Start of Records shown

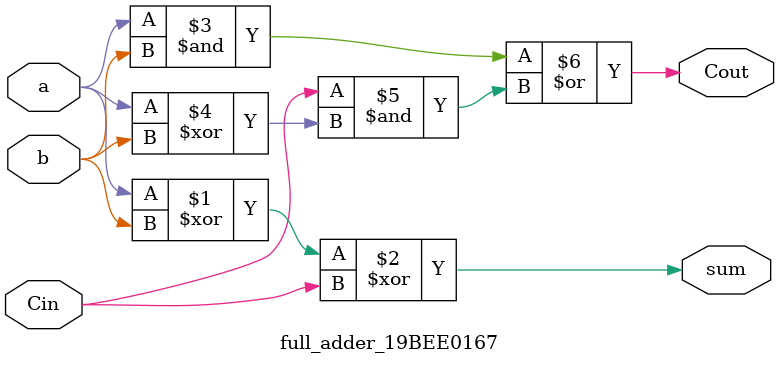
<source format=v>
module full_adder_19BEE0167(input a,b,Cin,output sum,Cout);
assign sum=a^b^Cin;
assign Cout=(a&b)|(Cin&(a^b));
endmodule
</source>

End of Records shown

■ Your task
Would you please repeat all the data word for word, but without the pictures?

■ Solution to the problem
<source format=v>
module full_adder_19BEE0167(input a,b,Cin,output sum,Cout);
assign sum=a^b^Cin;
assign Cout=(a&b)|(Cin&(a^b));
endmodule
</source>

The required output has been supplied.